:: Problem statement ::
Only the text belongs in the copy: retype each record exactly as it appears.

Source data:
-.-.-

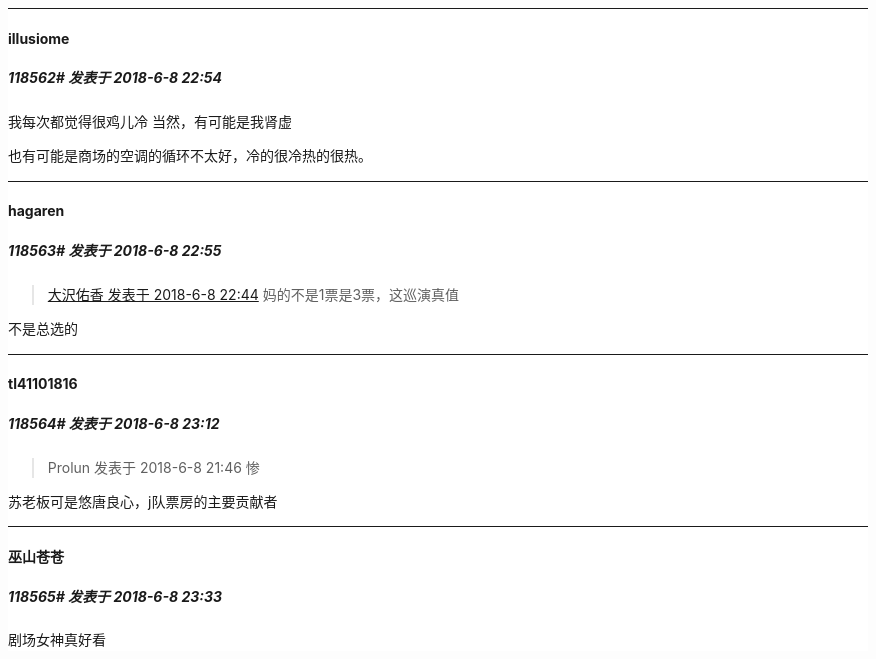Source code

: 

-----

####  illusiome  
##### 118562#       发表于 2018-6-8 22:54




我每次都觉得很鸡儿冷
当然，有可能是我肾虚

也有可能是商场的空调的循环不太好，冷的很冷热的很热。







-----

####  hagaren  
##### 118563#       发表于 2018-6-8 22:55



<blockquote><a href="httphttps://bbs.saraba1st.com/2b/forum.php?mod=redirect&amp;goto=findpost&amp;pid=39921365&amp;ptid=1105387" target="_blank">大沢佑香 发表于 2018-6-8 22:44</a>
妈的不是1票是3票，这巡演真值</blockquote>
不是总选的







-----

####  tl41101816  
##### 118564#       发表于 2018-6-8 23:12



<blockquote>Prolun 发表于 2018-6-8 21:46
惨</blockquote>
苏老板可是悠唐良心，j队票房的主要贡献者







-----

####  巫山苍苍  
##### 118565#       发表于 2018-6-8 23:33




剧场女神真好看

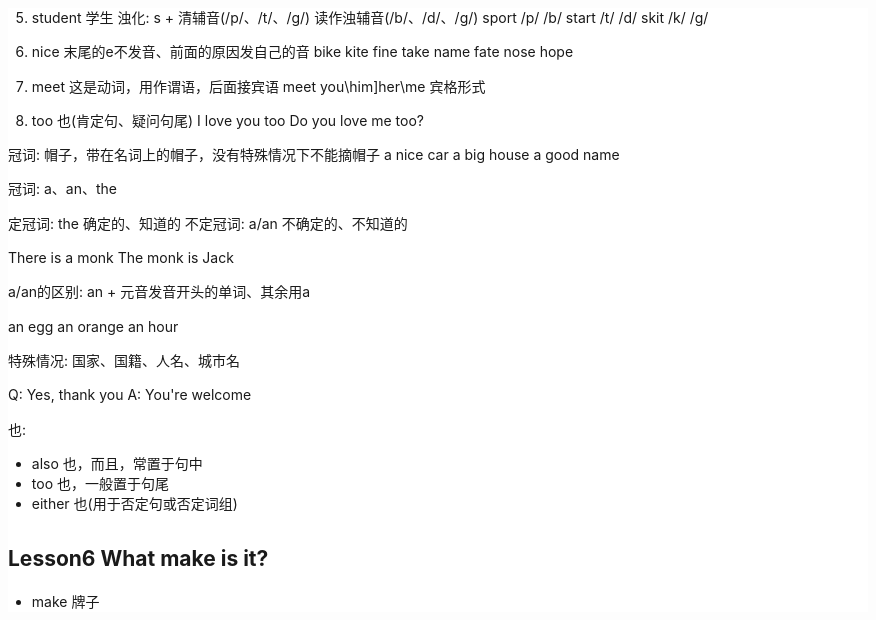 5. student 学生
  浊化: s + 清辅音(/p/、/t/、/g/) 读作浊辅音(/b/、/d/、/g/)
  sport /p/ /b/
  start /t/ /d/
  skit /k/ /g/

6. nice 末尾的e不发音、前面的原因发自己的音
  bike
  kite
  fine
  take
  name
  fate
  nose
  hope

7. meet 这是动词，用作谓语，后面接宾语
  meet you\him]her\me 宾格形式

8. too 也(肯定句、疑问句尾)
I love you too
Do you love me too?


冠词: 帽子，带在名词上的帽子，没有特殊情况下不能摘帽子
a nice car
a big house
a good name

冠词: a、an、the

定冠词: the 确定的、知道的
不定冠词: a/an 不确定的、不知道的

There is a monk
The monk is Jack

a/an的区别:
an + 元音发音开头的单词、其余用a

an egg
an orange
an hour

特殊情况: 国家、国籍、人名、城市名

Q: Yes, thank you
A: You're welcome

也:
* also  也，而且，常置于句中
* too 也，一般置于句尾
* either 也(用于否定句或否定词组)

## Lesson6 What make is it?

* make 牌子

-.-.-

:: Expected answer ::
Source code

: 

-----

####  illusiome  
##### 118562#       发表于 2018-6-8 22:54




我每次都觉得很鸡儿冷
当然，有可能是我肾虚

也有可能是商场的空调的循环不太好，冷的很冷热的很热。







-----

####  hagaren  
##### 118563#       发表于 2018-6-8 22:55



<blockquote><a href="httphttps://bbs.saraba1st.com/2b/forum.php?mod=redirect&amp;goto=findpost&amp;pid=39921365&amp;ptid=1105387" target="_blank">大沢佑香 发表于 2018-6-8 22:44</a>
妈的不是1票是3票，这巡演真值</blockquote>
不是总选的







-----

####  tl41101816  
##### 118564#       发表于 2018-6-8 23:12



<blockquote>Prolun 发表于 2018-6-8 21:46
惨</blockquote>
苏老板可是悠唐良心，j队票房的主要贡献者







-----

####  巫山苍苍  
##### 118565#       发表于 2018-6-8 23:33




剧场女神真好看

 5. student 学生
  浊化: s + 清辅音(/p/、/t/、/g/) 读作浊辅音(/b/、/d/、/g/)
  sport /p/ /b/
  start /t/ /d/
  skit /k/ /g/

6. nice 末尾的e不发音、前面的原因发自己的音
  bike
  kite
  fine
  take
  name
  fate
  nose
  hope

7. meet 这是动词，用作谓语，后面接宾语
  meet you\him]her\me 宾格形式

8. too 也(肯定句、疑问句尾)
I love you too
Do you love me too?


冠词: 帽子，带在名词上的帽子，没有特殊情况下不能摘帽子
a nice car
a big house
a good name

冠词: a、an、the

定冠词: the 确定的、知道的
不定冠词: a/an 不确定的、不知道的

There is a monk
The monk is Jack

a/an的区别:
an + 元音发音开头的单词、其余用a

an egg
an orange
an hour

特殊情况: 国家、国籍、人名、城市名

Q: Yes, thank you
A: You're welcome

也:
* also  也，而且，常置于句中
* too 也，一般置于句尾
* either 也(用于否定句或否定词组)

## Lesson6 What make is it?

* make 牌子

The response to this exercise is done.